Oleh sebab itu, inilah tugas dari pihak-pihak yang terlibat dalam Pemilukada secara serentak yang akan digelar di Provinsi Aceh, untuk bekerja sesuai dengan jalur hukum yang berlaku tanpa adanya penyimpangan dan kecurangan yang disengaja atau karena kelalaian dalam seluruh proses Pemilukada. Dalam hal ini Kedewasaanlah faktor utamanya, terutama sikap untuk siap menang dan siap kalah. Bagaimanapun juga, kemenangan salah satu kontestan adalah kemenangan kita rakyat Aceh yang akan membawa Provinsi Aceh menuju masyarakat yang sejahtra disegala aspek kehidupan dan hal ini harus kita persiapkan dalam kontek memilih para calon – calon yang mempunyai Integritas, dedikasi dan kemauan bersama untuk membangun Aceh.

Senin, 17 Januari 2011

Qanun Wali Nanggroe Hanya Untuk Kepentingan Kelompok Tertentu

Banyak kalangan masyarakat Aceh resah dan berbagai reaksipun muncul, yang pada akhirnya menimbulkan rasa kekhawatiran atas persoalan Qanun Wali Nanggroe, kita semua berharap persoalan ini harus ditanggapi dan disikapi dengan benar .arif dan bijaksana oleh semua komponen bangsa terutama para wakil - wakil dan pemimpin di Serambi Mekkah ini, dalam mengambil keputusan pembuatan qanun Wali Nanggroe tersebut.
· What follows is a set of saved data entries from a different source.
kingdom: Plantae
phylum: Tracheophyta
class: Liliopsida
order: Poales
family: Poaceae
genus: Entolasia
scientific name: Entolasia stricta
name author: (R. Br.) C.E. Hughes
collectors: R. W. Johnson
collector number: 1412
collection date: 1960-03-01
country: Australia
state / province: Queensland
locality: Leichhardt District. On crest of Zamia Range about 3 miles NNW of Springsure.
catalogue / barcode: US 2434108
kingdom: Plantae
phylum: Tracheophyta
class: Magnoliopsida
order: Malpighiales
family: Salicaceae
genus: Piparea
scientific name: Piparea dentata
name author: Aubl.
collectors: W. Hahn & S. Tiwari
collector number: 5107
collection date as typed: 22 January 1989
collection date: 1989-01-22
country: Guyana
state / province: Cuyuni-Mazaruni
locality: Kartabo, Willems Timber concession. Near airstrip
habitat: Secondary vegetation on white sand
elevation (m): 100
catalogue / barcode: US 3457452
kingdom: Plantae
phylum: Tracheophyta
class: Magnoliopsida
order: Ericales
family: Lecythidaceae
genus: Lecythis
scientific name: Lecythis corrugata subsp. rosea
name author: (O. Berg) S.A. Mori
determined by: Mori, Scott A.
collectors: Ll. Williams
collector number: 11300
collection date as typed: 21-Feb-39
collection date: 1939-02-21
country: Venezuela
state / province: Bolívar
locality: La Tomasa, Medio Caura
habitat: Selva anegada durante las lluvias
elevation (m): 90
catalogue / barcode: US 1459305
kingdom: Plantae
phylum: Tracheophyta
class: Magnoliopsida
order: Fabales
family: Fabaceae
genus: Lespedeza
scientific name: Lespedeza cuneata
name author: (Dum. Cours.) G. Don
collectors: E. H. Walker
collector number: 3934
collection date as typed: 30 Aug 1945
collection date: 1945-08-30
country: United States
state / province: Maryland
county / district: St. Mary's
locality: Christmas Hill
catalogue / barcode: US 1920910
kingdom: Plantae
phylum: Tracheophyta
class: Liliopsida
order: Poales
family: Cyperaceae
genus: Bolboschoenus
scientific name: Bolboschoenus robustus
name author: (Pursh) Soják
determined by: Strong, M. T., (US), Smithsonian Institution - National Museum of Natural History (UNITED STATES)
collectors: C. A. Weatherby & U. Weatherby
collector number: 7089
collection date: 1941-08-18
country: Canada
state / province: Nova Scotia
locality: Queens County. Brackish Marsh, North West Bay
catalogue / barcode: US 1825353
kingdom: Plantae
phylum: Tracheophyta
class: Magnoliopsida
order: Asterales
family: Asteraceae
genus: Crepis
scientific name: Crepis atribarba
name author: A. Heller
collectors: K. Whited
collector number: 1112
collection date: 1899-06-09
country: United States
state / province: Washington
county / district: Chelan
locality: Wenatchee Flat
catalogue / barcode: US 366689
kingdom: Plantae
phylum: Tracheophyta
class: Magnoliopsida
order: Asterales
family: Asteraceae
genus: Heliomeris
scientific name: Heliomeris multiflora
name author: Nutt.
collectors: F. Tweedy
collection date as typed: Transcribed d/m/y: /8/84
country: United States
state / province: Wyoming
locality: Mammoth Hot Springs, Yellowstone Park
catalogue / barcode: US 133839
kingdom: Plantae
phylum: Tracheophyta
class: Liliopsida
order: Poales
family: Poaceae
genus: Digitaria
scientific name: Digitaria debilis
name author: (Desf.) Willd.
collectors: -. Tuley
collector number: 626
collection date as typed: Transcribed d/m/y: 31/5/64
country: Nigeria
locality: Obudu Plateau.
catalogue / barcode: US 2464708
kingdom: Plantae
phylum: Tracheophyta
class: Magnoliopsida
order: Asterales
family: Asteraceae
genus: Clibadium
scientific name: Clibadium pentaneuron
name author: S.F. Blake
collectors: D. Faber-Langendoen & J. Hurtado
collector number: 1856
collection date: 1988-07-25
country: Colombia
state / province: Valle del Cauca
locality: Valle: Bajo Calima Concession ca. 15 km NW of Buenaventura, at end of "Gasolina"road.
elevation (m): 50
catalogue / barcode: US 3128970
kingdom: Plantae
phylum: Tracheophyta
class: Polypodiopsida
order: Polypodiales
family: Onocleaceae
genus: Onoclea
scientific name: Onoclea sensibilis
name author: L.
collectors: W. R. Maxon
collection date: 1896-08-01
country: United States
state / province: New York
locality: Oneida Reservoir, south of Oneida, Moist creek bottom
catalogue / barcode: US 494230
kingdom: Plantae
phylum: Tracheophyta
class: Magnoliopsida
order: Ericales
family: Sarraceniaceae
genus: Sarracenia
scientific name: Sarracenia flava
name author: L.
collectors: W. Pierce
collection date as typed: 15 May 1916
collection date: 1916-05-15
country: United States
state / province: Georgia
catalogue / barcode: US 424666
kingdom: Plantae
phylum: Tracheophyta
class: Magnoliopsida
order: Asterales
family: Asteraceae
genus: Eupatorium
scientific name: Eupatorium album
Beberapa pekan ini banyak yang pro dan kontra yang terjadi dikalangan masyarakat atas Qanun Wali Nanggroe , beberapa tokoh masyarakat berpendapat dikhawatirkan dapat memunculkan konflik baru yang lebih besar bersifat horizontal antara masyarakat yang Pro dan Kontra tentang Qanun Wali Nanggroe ini.

Kita semua sebagai rakyat Aceh harus menyadari bahwa “Ini sangat berbahaya untuk pembangunan dan perdamaian Aceh ke dapan. Sebagai gambaran tentang isi dari pada kekuasaan Seorang Wali Nanggroe adalah bahwa Masa jabatan Wali Nanggroe adalah seumur hidup, sedangkan kekuasaan Seorang Wali Nanggroe diantaranya adalah menguasai seluruh kekayaan Aceh yang terdapat di bumi baik di darat, air, udara, dan yang terkandung didalamnya dapat dikuasai oleh Lembaga Wali Nanggroe.

Dengan kondisi yang demikian sudah barang tentu akan menimbulkan , pro dan kontra dikalangan masyarakat. Kita berharap dengan adanya perbedaan persepsi atau pandangan masyarakat / rakyat Aceh atas pasal-pasal dalam Qanun Wali Nanggroe itu para anggota dewan perwakilan rakyat Aceh harus membahas secara formil di DPR Aceh, dengan mengundang atau melibatkan para Tokoh Masyarakat para Cendikia dan komponen – komponen masyarakat lainnya.

Harapan kita semua sebagai rakyat Aceh, persoalan Pro dan Kontra yang terjadi atas Polemik Pembentukan Lembaga Qanun Wali Nanggroe tersebut dapat diselesaikan dengan baik atas persetujuan rakyat Aceh, bukan karena keputusan yang ditentukan oleh kelompok tertentu. Keutuhan dan perdamaian Aceh ini harus menjadi pilihan utama, yang harus dikedapankan oleh semua komponen Bangsa dan semua pihak.

Oleh karena itu kita semua berharap pembentukan Lembaga Wali Nanggroe ini tidak memicu atau memancing perpecahan antar masyarakat yang dapat mendorong konflik yang lebih luas dikemudian hari. Adanya tanggapan ataupun reaksi masyarakat yang muncul dalam menyikapi pembentukan Lembaga Qanun Wali Nanggroe. Seyogyanya dapat jadikan sebagai peringatan dini oleh Gubernur Aceh / Pemerintah Aceh dan DPRA. Dengan harapan setiap pembuatan peraturan, harus memperhatikan seluruh aspek yang bertujuan untuk kemajuan,kedamain dan kesejahtraan rakyat Aceh, sehingga terhindar dari Konflik yang lebih besar dan berkepanjangan.